Extracted entries:

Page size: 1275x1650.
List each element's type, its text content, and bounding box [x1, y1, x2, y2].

---

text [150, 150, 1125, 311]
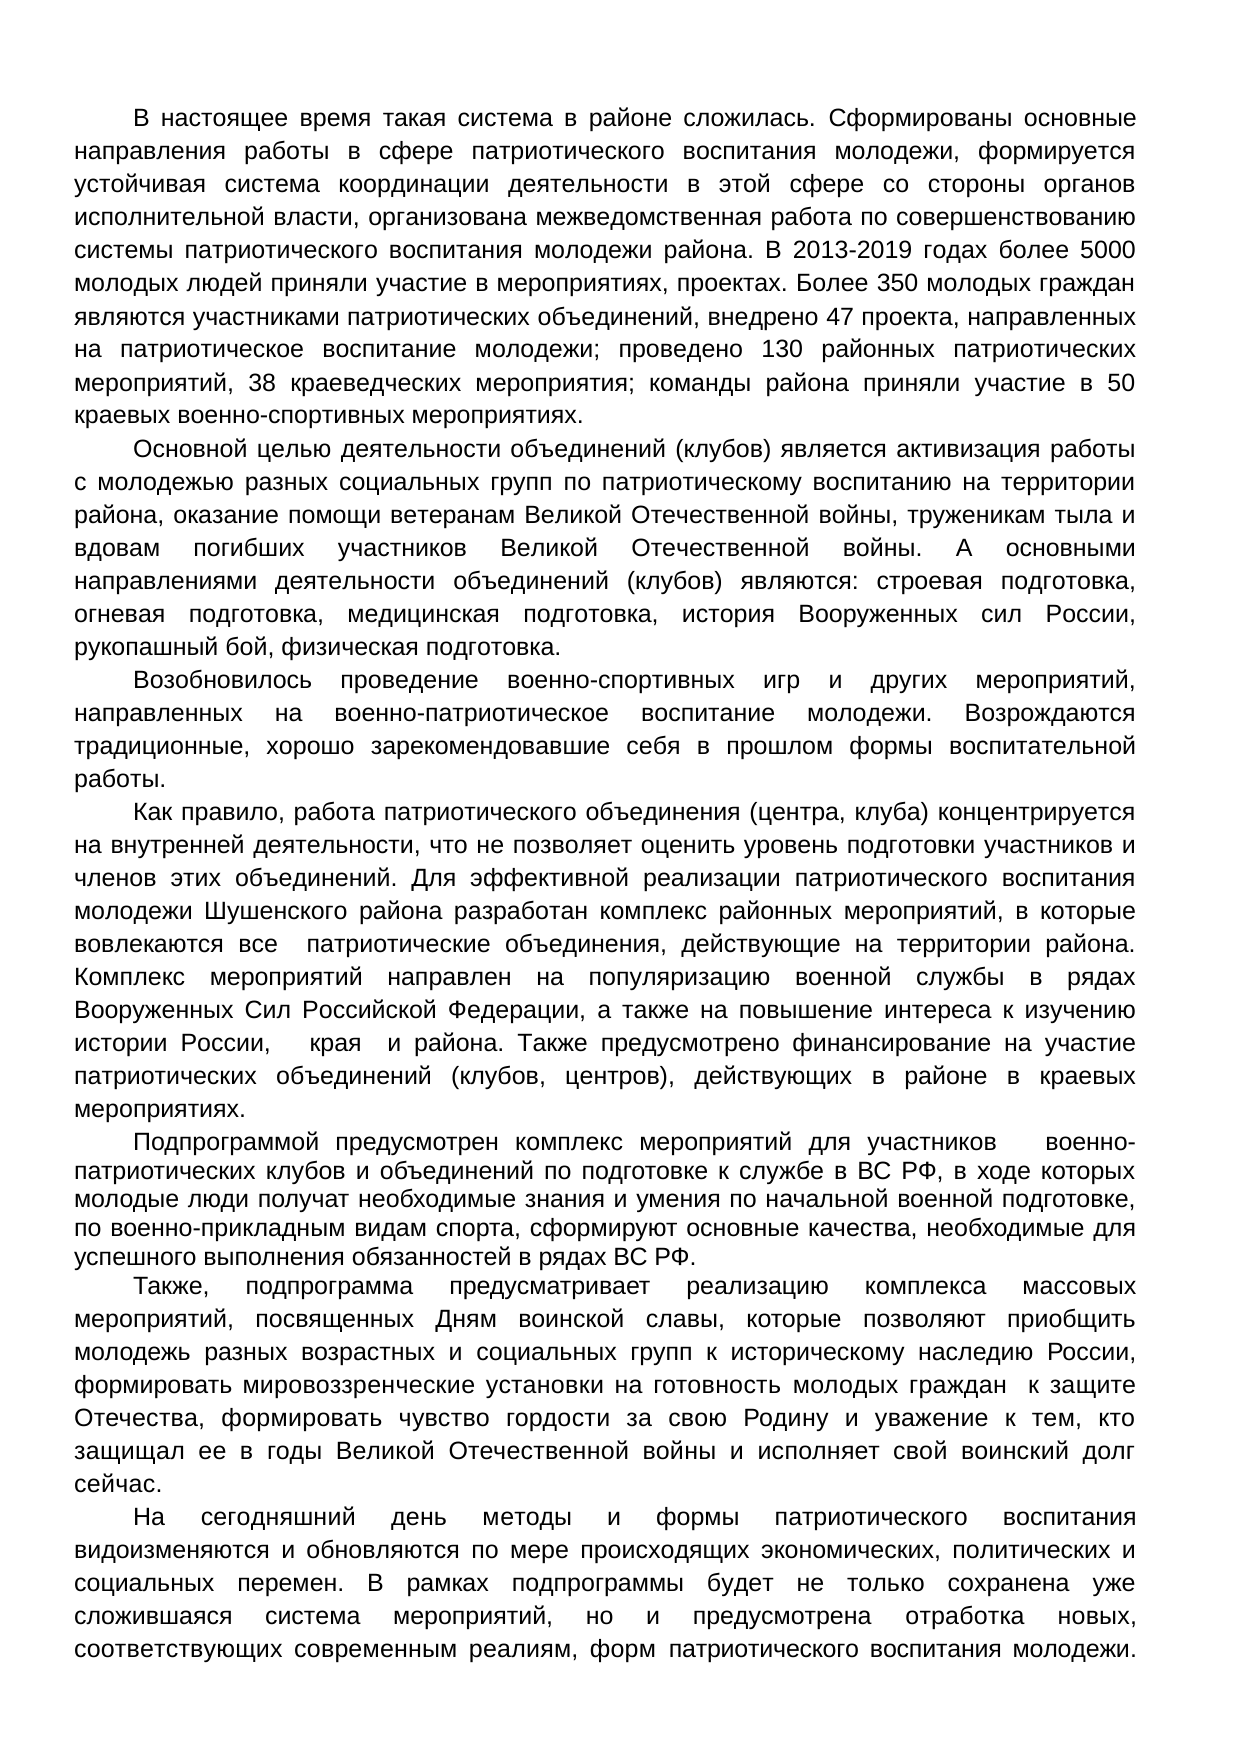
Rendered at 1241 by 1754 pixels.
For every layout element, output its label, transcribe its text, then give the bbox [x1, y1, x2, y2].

--

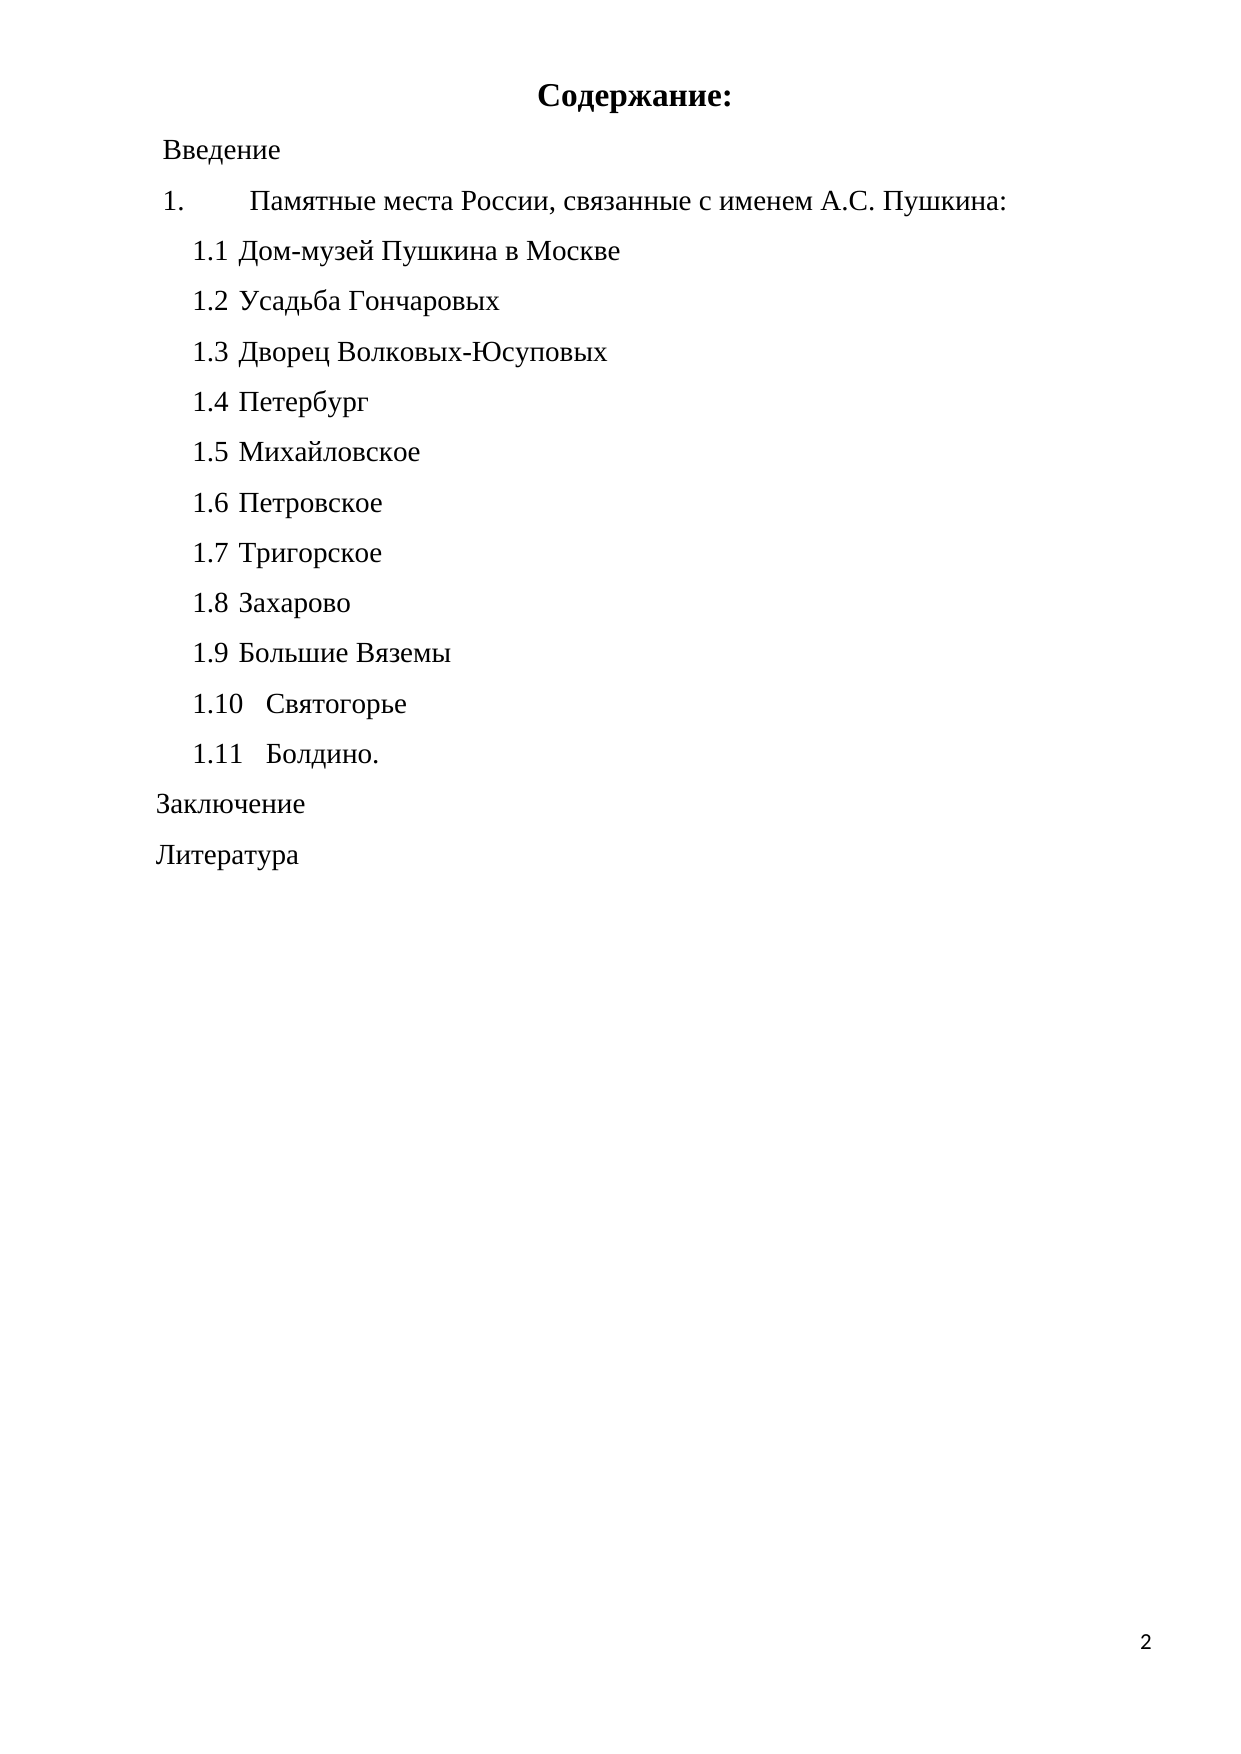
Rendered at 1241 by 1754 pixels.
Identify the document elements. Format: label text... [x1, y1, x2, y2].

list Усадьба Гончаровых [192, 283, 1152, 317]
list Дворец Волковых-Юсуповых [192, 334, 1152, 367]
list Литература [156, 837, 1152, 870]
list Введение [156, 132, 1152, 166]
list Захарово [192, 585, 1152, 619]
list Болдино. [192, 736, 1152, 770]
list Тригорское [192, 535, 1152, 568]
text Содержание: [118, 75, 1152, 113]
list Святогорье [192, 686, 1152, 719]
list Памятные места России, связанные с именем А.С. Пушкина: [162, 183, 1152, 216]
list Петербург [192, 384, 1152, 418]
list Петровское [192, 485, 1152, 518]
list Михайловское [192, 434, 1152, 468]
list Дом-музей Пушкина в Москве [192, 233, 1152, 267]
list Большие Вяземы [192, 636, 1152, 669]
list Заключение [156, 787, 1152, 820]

Work required: Here the job is to set down exactly the lines of the material above that fall between the one with "Page size: 1275x1650." and the one with "List each element's", inclusive, and nothing beyond them.

Response area:
Page size: 1275x1650.
List each element's type, its text content, and bounding box [x1, y1, x2, y2].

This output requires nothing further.